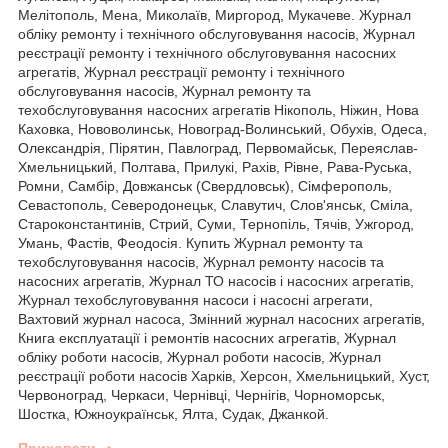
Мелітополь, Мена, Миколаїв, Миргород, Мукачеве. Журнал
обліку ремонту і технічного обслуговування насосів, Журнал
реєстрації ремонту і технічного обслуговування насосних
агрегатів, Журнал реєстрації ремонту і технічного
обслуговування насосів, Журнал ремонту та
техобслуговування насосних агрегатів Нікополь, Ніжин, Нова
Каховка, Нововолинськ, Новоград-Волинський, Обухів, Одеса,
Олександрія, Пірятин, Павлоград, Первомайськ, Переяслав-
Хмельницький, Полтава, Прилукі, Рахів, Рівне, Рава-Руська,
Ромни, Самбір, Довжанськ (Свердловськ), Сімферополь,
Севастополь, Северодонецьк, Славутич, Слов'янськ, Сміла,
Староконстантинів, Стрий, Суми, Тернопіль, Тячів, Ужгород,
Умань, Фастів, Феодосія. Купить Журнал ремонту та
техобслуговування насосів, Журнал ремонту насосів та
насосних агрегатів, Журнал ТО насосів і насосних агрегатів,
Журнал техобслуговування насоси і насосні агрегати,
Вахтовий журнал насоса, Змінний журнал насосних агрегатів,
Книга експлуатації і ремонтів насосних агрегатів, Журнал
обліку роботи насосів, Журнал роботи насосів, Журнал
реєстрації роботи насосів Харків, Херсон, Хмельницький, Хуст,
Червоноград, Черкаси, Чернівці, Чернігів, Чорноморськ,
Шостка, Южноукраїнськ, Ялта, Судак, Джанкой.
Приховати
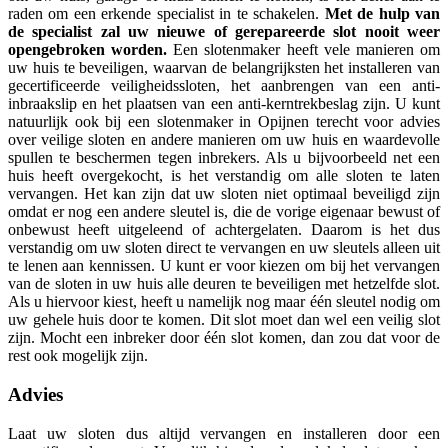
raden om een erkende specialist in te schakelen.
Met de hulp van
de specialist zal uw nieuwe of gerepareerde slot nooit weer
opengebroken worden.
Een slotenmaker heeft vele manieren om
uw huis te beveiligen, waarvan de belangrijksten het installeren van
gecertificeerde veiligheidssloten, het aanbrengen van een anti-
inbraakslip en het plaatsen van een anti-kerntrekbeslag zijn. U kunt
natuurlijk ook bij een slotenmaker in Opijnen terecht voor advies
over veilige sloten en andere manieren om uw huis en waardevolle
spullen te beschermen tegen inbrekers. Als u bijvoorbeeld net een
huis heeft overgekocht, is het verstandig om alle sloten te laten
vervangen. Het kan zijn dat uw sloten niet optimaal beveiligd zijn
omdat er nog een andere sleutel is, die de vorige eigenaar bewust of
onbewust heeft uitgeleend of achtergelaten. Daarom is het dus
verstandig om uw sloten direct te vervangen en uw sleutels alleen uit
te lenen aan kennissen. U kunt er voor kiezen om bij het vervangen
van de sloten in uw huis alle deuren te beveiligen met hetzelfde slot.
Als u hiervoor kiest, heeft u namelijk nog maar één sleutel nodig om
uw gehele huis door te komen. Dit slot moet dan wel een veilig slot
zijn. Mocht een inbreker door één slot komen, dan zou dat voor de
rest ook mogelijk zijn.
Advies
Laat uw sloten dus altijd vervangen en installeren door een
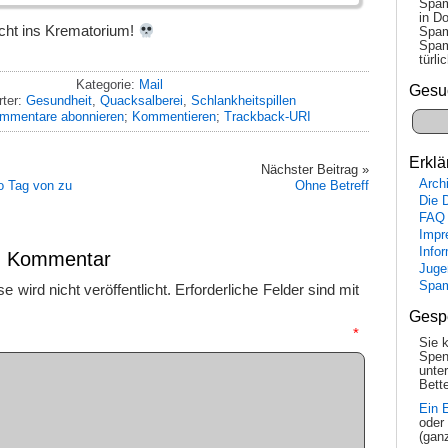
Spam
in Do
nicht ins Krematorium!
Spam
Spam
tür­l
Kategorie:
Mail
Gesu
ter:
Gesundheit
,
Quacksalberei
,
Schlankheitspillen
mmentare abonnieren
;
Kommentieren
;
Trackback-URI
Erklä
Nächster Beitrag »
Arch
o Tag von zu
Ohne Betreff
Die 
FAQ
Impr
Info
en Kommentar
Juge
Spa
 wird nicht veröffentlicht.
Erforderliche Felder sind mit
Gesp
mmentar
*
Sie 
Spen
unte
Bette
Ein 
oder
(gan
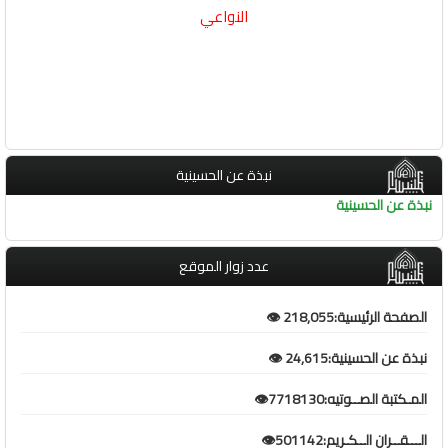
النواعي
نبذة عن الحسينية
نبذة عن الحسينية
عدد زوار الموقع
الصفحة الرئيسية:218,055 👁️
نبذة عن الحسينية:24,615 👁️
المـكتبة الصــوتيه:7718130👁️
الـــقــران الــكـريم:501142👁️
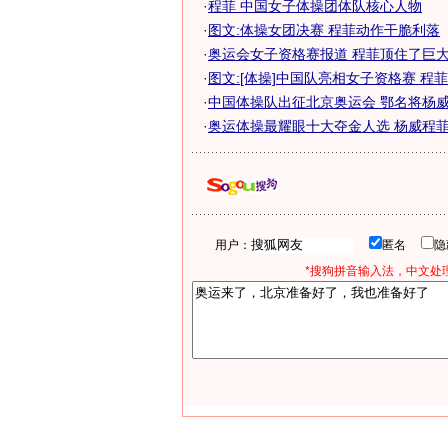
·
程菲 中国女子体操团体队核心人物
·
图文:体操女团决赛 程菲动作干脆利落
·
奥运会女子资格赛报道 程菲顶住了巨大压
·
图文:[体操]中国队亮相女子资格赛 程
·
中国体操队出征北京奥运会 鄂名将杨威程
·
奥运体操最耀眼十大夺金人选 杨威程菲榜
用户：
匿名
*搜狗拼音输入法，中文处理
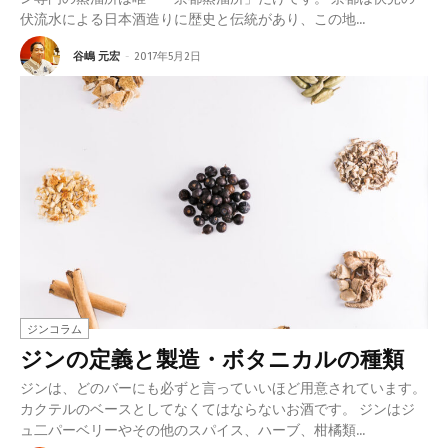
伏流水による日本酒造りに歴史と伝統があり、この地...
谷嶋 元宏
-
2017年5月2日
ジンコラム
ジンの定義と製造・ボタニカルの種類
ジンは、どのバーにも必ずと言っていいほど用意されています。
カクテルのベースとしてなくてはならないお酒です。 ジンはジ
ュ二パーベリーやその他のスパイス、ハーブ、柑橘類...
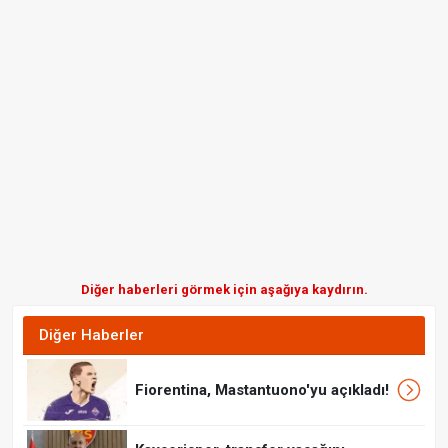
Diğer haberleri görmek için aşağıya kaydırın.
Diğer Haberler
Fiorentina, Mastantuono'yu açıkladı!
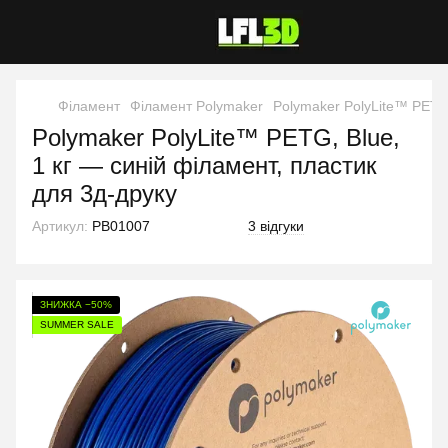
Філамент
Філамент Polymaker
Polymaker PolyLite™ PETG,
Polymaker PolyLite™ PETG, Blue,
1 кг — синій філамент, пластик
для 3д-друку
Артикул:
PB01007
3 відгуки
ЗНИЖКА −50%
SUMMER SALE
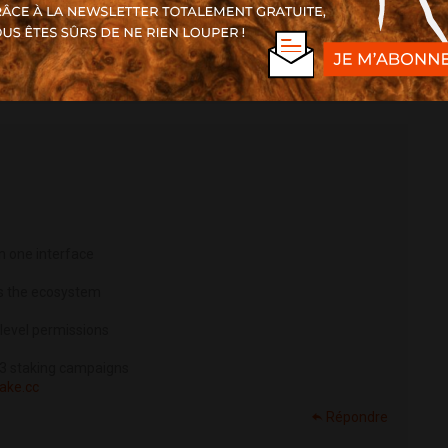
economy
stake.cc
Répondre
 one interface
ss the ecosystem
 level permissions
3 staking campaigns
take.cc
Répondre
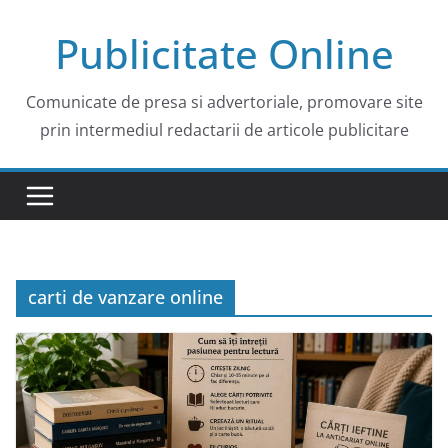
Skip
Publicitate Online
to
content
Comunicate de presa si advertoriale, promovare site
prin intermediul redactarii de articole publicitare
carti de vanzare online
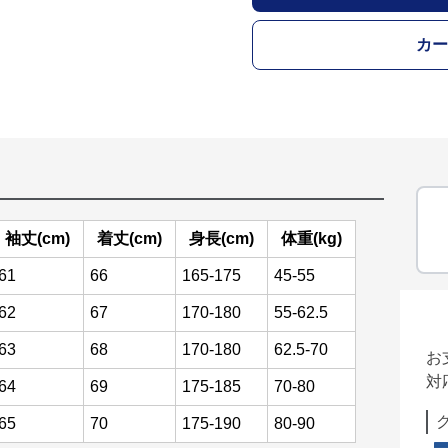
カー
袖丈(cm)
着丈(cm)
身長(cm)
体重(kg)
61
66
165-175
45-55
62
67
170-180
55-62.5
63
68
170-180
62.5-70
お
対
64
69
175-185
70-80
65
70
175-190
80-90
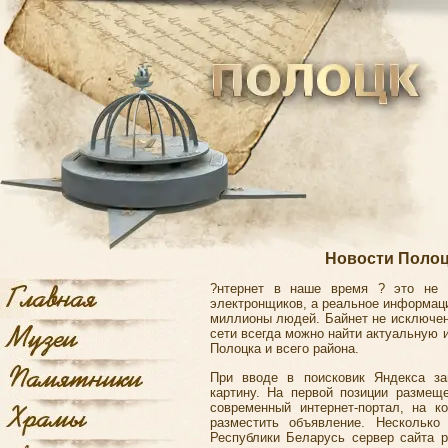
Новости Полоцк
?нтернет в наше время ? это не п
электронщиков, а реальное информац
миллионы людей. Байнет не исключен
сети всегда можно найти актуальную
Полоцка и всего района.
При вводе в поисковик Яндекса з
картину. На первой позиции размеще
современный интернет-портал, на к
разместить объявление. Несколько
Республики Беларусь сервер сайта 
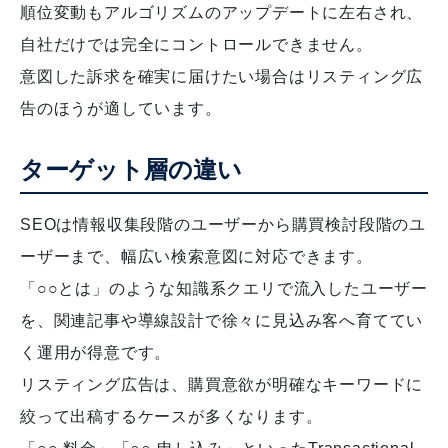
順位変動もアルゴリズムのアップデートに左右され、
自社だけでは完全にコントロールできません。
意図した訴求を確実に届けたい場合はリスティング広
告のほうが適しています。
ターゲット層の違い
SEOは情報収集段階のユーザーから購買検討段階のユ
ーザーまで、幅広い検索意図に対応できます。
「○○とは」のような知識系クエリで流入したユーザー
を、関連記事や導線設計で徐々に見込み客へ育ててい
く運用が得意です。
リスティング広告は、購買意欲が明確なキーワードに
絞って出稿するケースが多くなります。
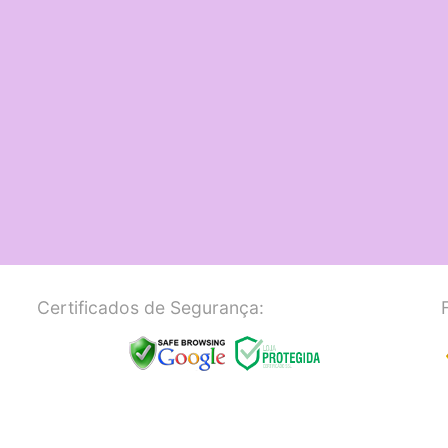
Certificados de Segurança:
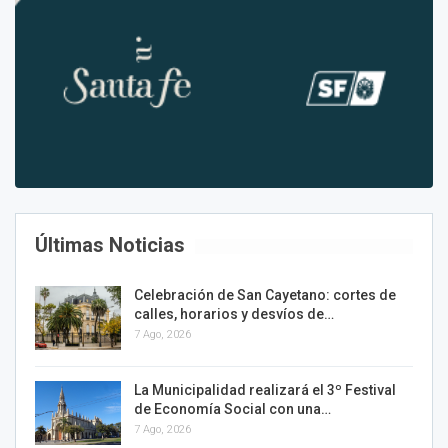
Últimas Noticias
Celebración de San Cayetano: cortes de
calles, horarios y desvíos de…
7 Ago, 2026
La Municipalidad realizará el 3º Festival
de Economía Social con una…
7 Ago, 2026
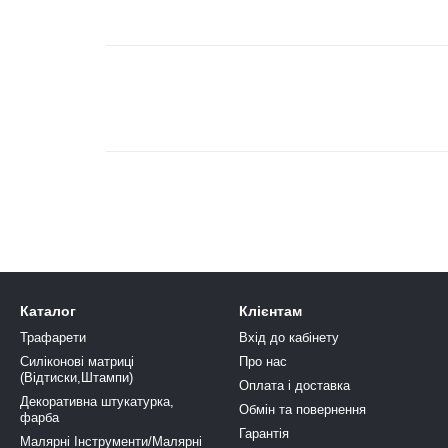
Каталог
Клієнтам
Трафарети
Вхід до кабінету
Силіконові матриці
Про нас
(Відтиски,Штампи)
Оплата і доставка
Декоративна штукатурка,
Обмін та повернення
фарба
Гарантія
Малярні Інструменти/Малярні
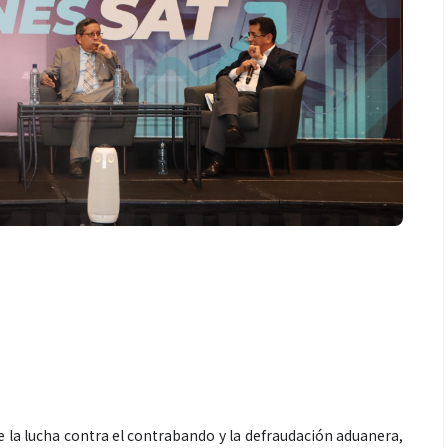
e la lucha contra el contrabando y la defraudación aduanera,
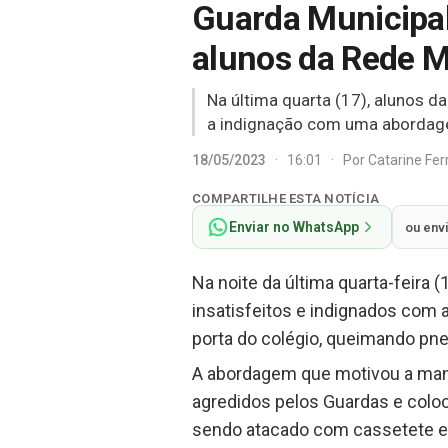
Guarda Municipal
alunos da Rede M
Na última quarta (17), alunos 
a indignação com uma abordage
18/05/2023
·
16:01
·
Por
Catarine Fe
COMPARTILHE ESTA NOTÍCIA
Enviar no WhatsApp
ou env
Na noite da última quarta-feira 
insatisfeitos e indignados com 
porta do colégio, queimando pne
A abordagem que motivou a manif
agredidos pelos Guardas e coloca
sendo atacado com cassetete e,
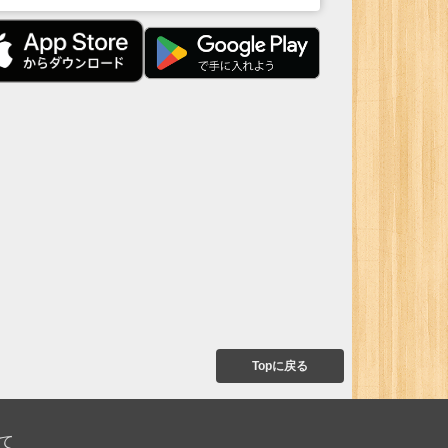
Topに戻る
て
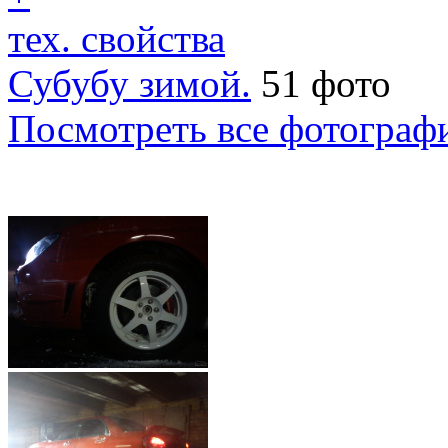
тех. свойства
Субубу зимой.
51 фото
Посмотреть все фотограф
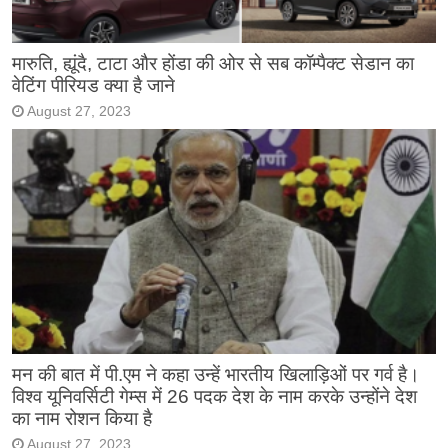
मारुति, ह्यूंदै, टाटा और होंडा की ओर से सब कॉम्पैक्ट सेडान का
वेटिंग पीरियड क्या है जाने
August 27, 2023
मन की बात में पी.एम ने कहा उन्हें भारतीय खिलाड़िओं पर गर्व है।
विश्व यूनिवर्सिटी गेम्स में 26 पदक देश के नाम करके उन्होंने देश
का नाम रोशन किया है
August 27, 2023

^^^^^^^^

* _Exercise requirements_: Leave out the pictures and give the listing above again exactly.

* _Solution_:
Мелітополь, Мена, Миколаїв, Миргород, Мукачеве. Журнал
обліку ремонту і технічного обслуговування насосів, Журнал
реєстрації ремонту і технічного обслуговування насосних
агрегатів, Журнал реєстрації ремонту і технічного
обслуговування насосів, Журнал ремонту та
техобслуговування насосних агрегатів Нікополь, Ніжин, Нова
Каховка, Нововолинськ, Новоград-Волинський, Обухів, Одеса,
Олександрія, Пірятин, Павлоград, Первомайськ, Переяслав-
Хмельницький, Полтава, Прилукі, Рахів, Рівне, Рава-Руська,
Ромни, Самбір, Довжанськ (Свердловськ), Сімферополь,
Севастополь, Северодонецьк, Славутич, Слов'янськ, Сміла,
Староконстантинів, Стрий, Суми, Тернопіль, Тячів, Ужгород,
Умань, Фастів, Феодосія. Купить Журнал ремонту та
техобслуговування насосів, Журнал ремонту насосів та
насосних агрегатів, Журнал ТО насосів і насосних агрегатів,
Журнал техобслуговування насоси і насосні агрегати,
Вахтовий журнал насоса, Змінний журнал насосних агрегатів,
Книга експлуатації і ремонтів насосних агрегатів, Журнал
обліку роботи насосів, Журнал роботи насосів, Журнал
реєстрації роботи насосів Харків, Херсон, Хмельницький, Хуст,
Червоноград, Черкаси, Чернівці, Чернігів, Чорноморськ,
Шостка, Южноукраїнськ, Ялта, Судак, Джанкой.
Приховати
raden om een erkende specialist in te schakelen.
Met de hulp van
de specialist zal uw nieuwe of gerepareerde slot nooit weer
opengebroken worden.
Een slotenmaker heeft vele manieren om
uw huis te beveiligen, waarvan de belangrijksten het installeren van
gecertificeerde veiligheidssloten, het aanbrengen van een anti-
inbraakslip en het plaatsen van een anti-kerntrekbeslag zijn. U kunt
natuurlijk ook bij een slotenmaker in Opijnen terecht voor advies
over veilige sloten en andere manieren om uw huis en waardevolle
spullen te beschermen tegen inbrekers. Als u bijvoorbeeld net een
huis heeft overgekocht, is het verstandig om alle sloten te laten
vervangen. Het kan zijn dat uw sloten niet optimaal beveiligd zijn
omdat er nog een andere sleutel is, die de vorige eigenaar bewust of
onbewust heeft uitgeleend of achtergelaten. Daarom is het dus
verstandig om uw sloten direct te vervangen en uw sleutels alleen uit
te lenen aan kennissen. U kunt er voor kiezen om bij het vervangen
van de sloten in uw huis alle deuren te beveiligen met hetzelfde slot.
Als u hiervoor kiest, heeft u namelijk nog maar één sleutel nodig om
uw gehele huis door te komen. Dit slot moet dan wel een veilig slot
zijn. Mocht een inbreker door één slot komen, dan zou dat voor de
rest ook mogelijk zijn.
Advies
Laat uw sloten dus altijd vervangen en installeren door een
Spam
in Do
nicht ins Krematorium!
Spam
Spam
tür­l
Kategorie:
Mail
Gesu
ter:
Gesundheit
,
Quacksalberei
,
Schlankheitspillen
mmentare abonnieren
;
Kommentieren
;
Trackback-URI
Erklä
Nächster Beitrag »
Arch
o Tag von zu
Ohne Betreff
Die 
FAQ
Impr
Info
en Kommentar
Juge
Spa
 wird nicht veröffentlicht.
Erforderliche Felder sind mit
Gesp
mmentar
*
Sie 
Spen
unte
Bette
Ein 
oder
(gan
النواعي
نبذة عن الحسينية
نبذة عن الحسينية
عدد زوار الموقع
الصفحة الرئيسية:218,055 👁️
نبذة عن الحسينية:24,615 👁️
المـكتبة الصــوتيه:7718130👁️
الـــقــران الــكـريم:501142👁️
·
程菲 中国女子体操团体队核心人物
·
图文:体操女团决赛 程菲动作干脆利落
·
奥运会女子资格赛报道 程菲顶住了巨大压
·
图文:[体操]中国队亮相女子资格赛 程
·
中国体操队出征北京奥运会 鄂名将杨威程
·
奥运体操最耀眼十大夺金人选 杨威程菲榜
用户：
匿名
*搜狗拼音输入法，中文处理
伏流水による日本酒造りに歴史と伝統があり、この地...
谷嶋 元宏
-
2017年5月2日
ジンコラム
ジンの定義と製造・ボタニカルの種類
ジンは、どのバーにも必ずと言っていいほど用意されています。
カクテルのベースとしてなくてはならないお酒です。 ジンはジ
ュ二パーベリーやその他のスパイス、ハーブ、柑橘類...
Diğer haberleri görmek için aşağıya kaydırın.
Diğer Haberler
Fiorentina, Mastantuono'yu açıkladı!
Філамент
Філамент Polymaker
Polymaker PolyLite™ PETG,
Polymaker PolyLite™ PETG, Blue,
1 кг — синій філамент, пластик
для 3д-друку
Артикул:
PB01007
3 відгуки
ЗНИЖКА −50%
SUMMER SALE
economy
stake.cc
Répondre
 one interface
ss the ecosystem
 level permissions
3 staking campaigns
take.cc
Répondre
Skip
Publicitate Online
to
content
Comunicate de presa si advertoriale, promovare site
prin intermediul redactarii de articole publicitare
carti de vanzare online
カー
袖丈(cm)
着丈(cm)
身長(cm)
体重(kg)
61
66
165-175
45-55
62
67
170-180
55-62.5
63
68
170-180
62.5-70
お
対
64
69
175-185
70-80
65
70
175-190
80-90
Новости Полоцк
?нтернет в наше время ? это не п
электронщиков, а реальное информац
миллионы людей. Байнет не исключен
сети всегда можно найти актуальную
Полоцка и всего района.
При вводе в поисковик Яндекса з
картину. На первой позиции размеще
современный интернет-портал, на к
разместить объявление. Несколько
Республики Беларусь сервер сайта 
順位変動もアルゴリズムのアップデートに左右され、
自社だけでは完全にコントロールできません。
意図した訴求を確実に届けたい場合はリスティング広
告のほうが適しています。
ターゲット層の違い
SEOは情報収集段階のユーザーから購買検討段階のユ
ーザーまで、幅広い検索意図に対応できます。
「○○とは」のような知識系クエリで流入したユーザー
を、関連記事や導線設計で徐々に見込み客へ育ててい
く運用が得意です。
リスティング広告は、購買意欲が明確なキーワードに
絞って出稿するケースが多くなります。
Certificados de Segurança:
Últimas Noticias
Celebración de San Cayetano: cortes de
calles, horarios y desvíos de…
7 Ago, 2026
La Municipalidad realizará el 3º Festival
de Economía Social con una…
7 Ago, 2026
Каталог
Клієнтам
Трафарети
Вхід до кабінету
Силіконові матриці
Про нас
(Відтиски,Штампи)
Оплата і доставка
Декоративна штукатурка,
Обмін та повернення
фарба
Гарантія
Малярні Інструменти/Малярні
e la lucha contra el contrabando y la defraudación aduanera,
Guarda Municipal
alunos da Rede M
Na última quarta (17), alunos 
a indignação com uma abordage
18/05/2023
·
16:01
·
Por
Catarine Fe
COMPARTILHE ESTA NOTÍCIA
Enviar no WhatsApp
ou env
Na noite da última quarta-feira 
insatisfeitos e indignados com 
porta do colégio, queimando pne
A abordagem que motivou a manif
agredidos pelos Guardas e coloca
sendo atacado com cassetete e,
Topに戻る
て
тех. свойства
Субубу зимой.
51 фото
Посмотреть все фотограф
मारुति, ह्यूंदै, टाटा और होंडा की ओर से सब कॉम्पैक्ट सेडान का
वेटिंग पीरियड क्या है जाने
August 27, 2023
मन की बात में पी.एम ने कहा उन्हें भारतीय खिलाड़िओं पर गर्व है।
विश्व यूनिवर्सिटी गेम्स में 26 पदक देश के नाम करके उन्होंने देश
का नाम रोशन किया है
August 27, 2023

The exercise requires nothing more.